- Assignment
With nothing added and nothing dropped, copy the entire listing.

-- Supplied data follows --

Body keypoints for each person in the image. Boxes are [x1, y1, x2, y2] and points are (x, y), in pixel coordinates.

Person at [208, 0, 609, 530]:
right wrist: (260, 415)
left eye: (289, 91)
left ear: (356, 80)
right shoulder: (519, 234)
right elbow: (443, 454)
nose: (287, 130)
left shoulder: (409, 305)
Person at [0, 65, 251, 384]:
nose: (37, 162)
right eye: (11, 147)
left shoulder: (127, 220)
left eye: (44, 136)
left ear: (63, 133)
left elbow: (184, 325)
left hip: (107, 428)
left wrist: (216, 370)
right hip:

-- Supplied data concluded --

- Task response
Body keypoints for each person in the image. Boxes are [x1, y1, x2, y2] and points are (x, y), in pixel coordinates.

Person at [208, 0, 609, 530]:
right wrist: (260, 415)
left eye: (289, 91)
left ear: (356, 80)
right shoulder: (519, 234)
right elbow: (443, 454)
nose: (287, 130)
left shoulder: (409, 305)
Person at [0, 65, 251, 384]:
nose: (37, 162)
right eye: (11, 147)
left shoulder: (127, 220)
left eye: (44, 136)
left ear: (63, 133)
left elbow: (184, 325)
left hip: (107, 428)
left wrist: (216, 370)
right hip:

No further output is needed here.